Sunday, 28 March 2010

The day I deliberately insulted Pakistan - apparently

American liberals have been playing the “racism” card again, this time against the anti-government roots movement, the Tea Party. They’re almost all white folk, apparently, and they’re generally conservative, so, obviously, given half a chance, they’d be wearing white hoods and burning crosses on lawns.

According to Colbert King, an American commentator of some “eminence” (which is beginning to gain ground as a synonym for “dickheadedmess” in what an American might call our “back-asswards” era) the supporters of the racist Governor of Alabama, George Wallace,  “smouldered with anger” and these Tea Party maniacs are “smouldering with anger”, so the Tea Party is a racist phenomenon, QED. Well, Colby plainly has a watertight case here: the Tea Party should disband its Nazi self at once and apologise and stop all that silly “smouldering”.

The only slight problem I have with Colbert King’s razor-sharp judgment and his awesome command of logic is that it strikes me as ever-so-slightly, just a tad, a teensie-weensie bit, a-dimple-on-a-pimple-on-a-sandfly’s nuts away from being… well, racist. 

Now, I’d rather burn a cross on my own lawn (if I possessed one - a lawn, I mean) and cut off my own head than ever be accused of making an initial judgment about another human being on the basis of nothing more 57 years of personal experience of how people of various ethnic, geographical, or religious persuasions tend to behave. After all, why would any of us ever make judgements about anything based on something as deceptive and unreliable as what has happened to us in the course of our lives? We have experts and official agencies and government ministers to tell us what to think: and when have any of these sources given us any reason to doubt their judgment? 

Wisdom flows from the state, not individuals: essentially, all judgments should be collective, not personal.

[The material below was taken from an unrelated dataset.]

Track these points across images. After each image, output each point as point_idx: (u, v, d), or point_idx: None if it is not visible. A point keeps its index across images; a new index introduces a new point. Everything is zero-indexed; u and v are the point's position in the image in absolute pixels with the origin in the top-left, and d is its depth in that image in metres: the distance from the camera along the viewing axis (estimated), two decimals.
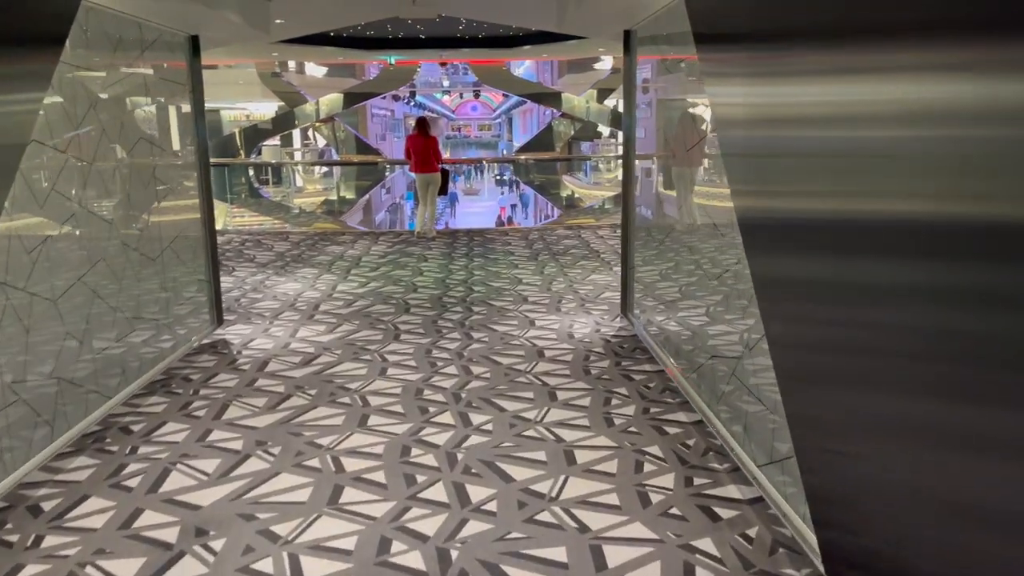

It’s the so called Wisdom of Crowds at work here (well, when I say “crowd”, I obviously mean “political class” - you can’t trust us ordinary folk further than you can spit us!).  In the world of social engineering - which is where we all live these days -  belief and fact are the same thing: after all, if you’re a social engineer, our state schools are turning out brighter pupils, crime is falling, and the economy isn’t really jammed down the crapper.

The world should be seen afresh every morning: as we brush our teeth, we should, mentally, be brushing our minds free of the detritus of what experience has “taught” us. If a firm of decorators did a great job for us last time – and they happened to be Polish – how mad it would be to automatically opt for Polish decorators the next time you need something done. If you’ve always had a good experience owning German cars, how utterly foolish it would be to use that as a pretext for buying another BMW or Volkswagen. If the last time you attempted to pat a Rottweiler, it bit off your right hand, what would make you wary of using your left hand to pat the next one you meet (even if it’s called “Slasher”? And if you’ve always had particularly good experiences working with people who graduated from a particular university, or were members of a particular racial group, or hailed from a certain country, or were followers of a certain religion, how ludicrous, how narrow, how grotesquely unfair it would be to show any sort of natural preference for others of their ilk when it comes to hiring someone. 

It would be as deranged as targeting young Muslim males at airport security checkpoints just because “experience” has shown that young Muslim males show a greater propensity than, say, old female Baptists for using planes to commit terrorist outrages. 

A few years ago, after the 7/7 London bombings, and after some self-appointed, self-important “community leader” claiming to represent British Muslims had accused security forces of using the attacks as an excuse to “target” young Muslims, I asked a young Muslim of my acquaintance whether he was upset by this tendency to pick on his co-religionists. He said he positively welcomed it: “I have a wife and child, and I don’t want them to be killed. And I don’t want to die, either. So go ahead, concentrate on those who are most likely to kill us!”

What a racist!

Whenever someone obviously innocent is accused of racism, it reminds me of the most embarrassing mistake to ever happen on my watch during my TV News days (and I was responsible for my share). One night, I was the producer in charge of graphics, which meant I was supposed to make sure that no embarrassing mistakes went out on air.  I’ve worked with some great designers, but a few of them - well, all, actually - tend not to see it as their job to check for sense: if it looks nice on the page, that’s their job done.  On this particularly busy night, an Australia-Pakistan test match score graphic went out with England inadvertently substituted for Pakistan. My fault. (For some odd reason, cricket is a minefield: a colleague once caused the public to be informed that England had lost an ODI against Australia, when it was in fact the other way round - his career stalled, to put it mildly.) 

The first telephone complaint about my mistake was received from a Pakistani gentleman living in London. He accused the BBC of doing it deliberately, because we were all - yes, you guessed it - racists!  Several similar complaints followed. 

Now, at last, I can reveal the truth: we planned it for weeks, me and John Birt and the Head of News and the whole of the BBC Board. Experience would suggest that the BBC is a left-of-centre organisation blindly devoted to egalitarianism in all its forms - but my revelation just goes to show you should never trust experience!